- _TEXT PASSAGE_
━━━━━━━━━━━━━━━━

On November 16th, 2013, Entangled Bank Events will host a panel of distinguished scientists for a unique day of presentations and discussion. You, too, can attend!

Just don’t go expecting to see any women scientists.

Go ahead, visit their page and get a look at the overwhelming diversity. All six presenters are men. (Let’s put aside for the moment, the glaring lack of age and ethnic diversity, too.) In a preemptive strike at what organizers knew would be coming, they decided to add this gem to their FAQ page:

EntangledBank_FAQ2

Fortunately, the online site Jezabel cached the page and exposed Entangled Bank (EB) before they had a chance to delete the text. If you visit EB’s FAQ page now, the above text has been replaced by this:

EntangledBank_FAQ

Summary: “We tried to make a joke. Our bad. Sorry we offended people. And no, still no women cuz we couldn’t find any.” Wow. Us ‘feminists’ feel sooooo much better.

And dear EB, I call BS on:

[The error] “should have been spotted by us, but as soon as our attention was drawn to it…we removed it.”

Really? You either tried to make a joke, or you didn’t. If you tried to make a joke, then the text was posted intentionally. It didn’t need ‘spotting’ or ‘attention drawn to it’. It’s your site and you know what goes on there. You didn’t post it by mistake. The error was in thinking it was funny.

It’s not funny that a scientific panel is exclusively men. And it’s not funny that nowhere in EB’s ‘apology’ do they talk about remedying the situation. Instead, their response is an all-too-familiar one: “It’s not our fault. We tried, we really did. We just couldn’t find any women speakers”.

I’d like to make something very clear to conference organizers everywhere: We – and I don’t just mean women; I mean men and women of the scientific community – are NOT buying the “I couldn’t find any women speakers” excuse. Never. Ever. Again. No, not even just this one time. No, not even because the event was “set up at short notice”. It’s BS. Plain and simple. Best-case scenario, it’s laziness. Organizers just couldn’t be bothered to make a few more phone calls, write a few more emails, to actually SEARCH for talented female speakers. Worst-case scenario, it’s sexism. (Yes, sexism still exists in science, so let’s not bother arguing that one.) Jokes don’t make up for a lack of diversity; they just make it all the more obvious how insensitive organizers are to the problem.

━━━━━━━━━━━━━━━━

- _ENTRIES SUPPLIED_
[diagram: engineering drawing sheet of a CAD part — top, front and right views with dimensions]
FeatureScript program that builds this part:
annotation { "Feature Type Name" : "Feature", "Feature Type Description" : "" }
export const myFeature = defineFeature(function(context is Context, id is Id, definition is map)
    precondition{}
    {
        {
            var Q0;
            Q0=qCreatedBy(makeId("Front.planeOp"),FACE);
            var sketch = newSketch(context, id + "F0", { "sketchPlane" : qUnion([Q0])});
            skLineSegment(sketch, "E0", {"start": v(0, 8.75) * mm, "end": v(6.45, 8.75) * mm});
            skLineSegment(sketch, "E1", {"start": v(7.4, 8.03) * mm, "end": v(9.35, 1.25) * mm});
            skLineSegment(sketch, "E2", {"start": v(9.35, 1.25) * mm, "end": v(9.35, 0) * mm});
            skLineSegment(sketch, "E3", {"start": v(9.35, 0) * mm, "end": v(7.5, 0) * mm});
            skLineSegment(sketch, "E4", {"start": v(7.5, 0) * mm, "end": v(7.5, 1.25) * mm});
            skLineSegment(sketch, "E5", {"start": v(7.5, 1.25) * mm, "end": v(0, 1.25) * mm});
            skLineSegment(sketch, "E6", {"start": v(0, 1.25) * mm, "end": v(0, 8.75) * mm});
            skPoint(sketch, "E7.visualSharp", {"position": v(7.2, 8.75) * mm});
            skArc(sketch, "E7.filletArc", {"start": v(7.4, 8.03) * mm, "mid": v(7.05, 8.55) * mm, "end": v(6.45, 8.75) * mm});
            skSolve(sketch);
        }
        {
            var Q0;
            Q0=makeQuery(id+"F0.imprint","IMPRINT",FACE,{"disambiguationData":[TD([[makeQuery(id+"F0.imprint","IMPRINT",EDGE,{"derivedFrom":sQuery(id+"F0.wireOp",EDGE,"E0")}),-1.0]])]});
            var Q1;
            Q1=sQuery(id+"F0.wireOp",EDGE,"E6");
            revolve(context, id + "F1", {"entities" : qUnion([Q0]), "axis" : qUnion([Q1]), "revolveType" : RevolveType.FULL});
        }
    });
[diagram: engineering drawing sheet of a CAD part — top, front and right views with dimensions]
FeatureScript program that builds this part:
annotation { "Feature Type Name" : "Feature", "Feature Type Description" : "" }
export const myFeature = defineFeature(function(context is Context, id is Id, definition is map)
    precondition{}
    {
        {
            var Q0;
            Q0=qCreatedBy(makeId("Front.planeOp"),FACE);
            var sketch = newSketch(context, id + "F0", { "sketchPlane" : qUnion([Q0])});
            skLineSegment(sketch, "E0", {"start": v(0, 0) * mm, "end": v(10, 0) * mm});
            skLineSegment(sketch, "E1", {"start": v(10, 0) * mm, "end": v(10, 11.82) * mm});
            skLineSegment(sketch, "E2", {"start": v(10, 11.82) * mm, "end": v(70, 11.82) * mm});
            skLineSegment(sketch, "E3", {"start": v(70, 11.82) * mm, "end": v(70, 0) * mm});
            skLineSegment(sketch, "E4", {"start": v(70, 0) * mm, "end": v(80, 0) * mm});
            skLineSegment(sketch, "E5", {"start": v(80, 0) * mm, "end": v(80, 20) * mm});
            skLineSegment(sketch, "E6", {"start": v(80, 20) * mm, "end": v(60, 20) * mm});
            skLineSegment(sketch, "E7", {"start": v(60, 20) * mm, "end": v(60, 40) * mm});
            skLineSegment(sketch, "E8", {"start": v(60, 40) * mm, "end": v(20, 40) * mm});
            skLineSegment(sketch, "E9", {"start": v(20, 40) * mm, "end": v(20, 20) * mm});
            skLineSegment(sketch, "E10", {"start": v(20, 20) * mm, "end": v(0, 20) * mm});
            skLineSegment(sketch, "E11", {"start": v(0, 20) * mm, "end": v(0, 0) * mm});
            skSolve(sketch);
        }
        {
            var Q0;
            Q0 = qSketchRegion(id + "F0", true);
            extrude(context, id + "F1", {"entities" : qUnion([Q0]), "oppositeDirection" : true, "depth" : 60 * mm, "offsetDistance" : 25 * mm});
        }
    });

━━━━━━━━━━━━━━━━

- _WHAT THE EXERCISE ASKS_
List each kind of diversity that the text about the Entangled Bank panel says the six presenters lack. The items after the text are separate material and have no connection to it.

- _ANSWER_
- Gender (all six presenters are men)
- Age
- Ethnicity